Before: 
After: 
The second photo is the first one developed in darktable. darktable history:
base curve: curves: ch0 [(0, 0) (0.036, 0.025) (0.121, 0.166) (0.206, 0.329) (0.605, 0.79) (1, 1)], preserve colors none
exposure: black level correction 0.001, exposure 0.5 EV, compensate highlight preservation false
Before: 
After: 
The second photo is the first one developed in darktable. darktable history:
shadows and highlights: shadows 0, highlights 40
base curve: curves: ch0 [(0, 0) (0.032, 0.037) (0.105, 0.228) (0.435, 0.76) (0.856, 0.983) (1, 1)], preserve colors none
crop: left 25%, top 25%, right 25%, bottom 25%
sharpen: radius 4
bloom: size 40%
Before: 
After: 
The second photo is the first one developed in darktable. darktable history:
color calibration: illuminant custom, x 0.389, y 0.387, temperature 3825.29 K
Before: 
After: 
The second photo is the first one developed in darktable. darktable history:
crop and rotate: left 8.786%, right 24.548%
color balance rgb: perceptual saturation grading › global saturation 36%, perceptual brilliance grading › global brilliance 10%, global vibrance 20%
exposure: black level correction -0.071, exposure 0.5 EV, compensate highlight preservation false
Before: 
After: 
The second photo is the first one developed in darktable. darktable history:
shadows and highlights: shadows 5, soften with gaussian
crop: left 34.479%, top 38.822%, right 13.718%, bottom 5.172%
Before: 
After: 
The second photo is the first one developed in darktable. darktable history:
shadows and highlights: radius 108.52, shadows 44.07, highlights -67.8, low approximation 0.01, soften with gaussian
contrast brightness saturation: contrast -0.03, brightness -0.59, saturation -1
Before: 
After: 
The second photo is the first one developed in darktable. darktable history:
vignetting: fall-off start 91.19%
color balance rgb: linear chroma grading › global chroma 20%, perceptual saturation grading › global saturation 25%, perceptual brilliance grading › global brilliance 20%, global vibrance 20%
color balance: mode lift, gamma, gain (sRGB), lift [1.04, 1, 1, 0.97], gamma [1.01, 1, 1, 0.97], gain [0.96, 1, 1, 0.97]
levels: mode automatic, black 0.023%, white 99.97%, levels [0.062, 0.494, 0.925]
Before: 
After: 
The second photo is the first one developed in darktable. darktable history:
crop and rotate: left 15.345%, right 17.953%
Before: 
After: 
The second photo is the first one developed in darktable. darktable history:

══════════════════════════════

▶ [Your goal]
Reproduce all of the material above line for line, without changing anything.

▶ [Full solution]
Before: 
After: 
The second photo is the first one developed in darktable. darktable history:
base curve: curves: ch0 [(0, 0) (0.036, 0.025) (0.121, 0.166) (0.206, 0.329) (0.605, 0.79) (1, 1)], preserve colors none
exposure: black level correction 0.001, exposure 0.5 EV, compensate highlight preservation false
Before: 
After: 
The second photo is the first one developed in darktable. darktable history:
shadows and highlights: shadows 0, highlights 40
base curve: curves: ch0 [(0, 0) (0.032, 0.037) (0.105, 0.228) (0.435, 0.76) (0.856, 0.983) (1, 1)], preserve colors none
crop: left 25%, top 25%, right 25%, bottom 25%
sharpen: radius 4
bloom: size 40%
Before: 
After: 
The second photo is the first one developed in darktable. darktable history:
color calibration: illuminant custom, x 0.389, y 0.387, temperature 3825.29 K
Before: 
After: 
The second photo is the first one developed in darktable. darktable history:
crop and rotate: left 8.786%, right 24.548%
color balance rgb: perceptual saturation grading › global saturation 36%, perceptual brilliance grading › global brilliance 10%, global vibrance 20%
exposure: black level correction -0.071, exposure 0.5 EV, compensate highlight preservation false
Before: 
After: 
The second photo is the first one developed in darktable. darktable history:
shadows and highlights: shadows 5, soften with gaussian
crop: left 34.479%, top 38.822%, right 13.718%, bottom 5.172%
Before: 
After: 
The second photo is the first one developed in darktable. darktable history:
shadows and highlights: radius 108.52, shadows 44.07, highlights -67.8, low approximation 0.01, soften with gaussian
contrast brightness saturation: contrast -0.03, brightness -0.59, saturation -1
Before: 
After: 
The second photo is the first one developed in darktable. darktable history:
vignetting: fall-off start 91.19%
color balance rgb: linear chroma grading › global chroma 20%, perceptual saturation grading › global saturation 25%, perceptual brilliance grading › global brilliance 20%, global vibrance 20%
color balance: mode lift, gamma, gain (sRGB), lift [1.04, 1, 1, 0.97], gamma [1.01, 1, 1, 0.97], gain [0.96, 1, 1, 0.97]
levels: mode automatic, black 0.023%, white 99.97%, levels [0.062, 0.494, 0.925]
Before: 
After: 
The second photo is the first one developed in darktable. darktable history:
crop and rotate: left 15.345%, right 17.953%
Before: 
After: 
The second photo is the first one developed in darktable. darktable history:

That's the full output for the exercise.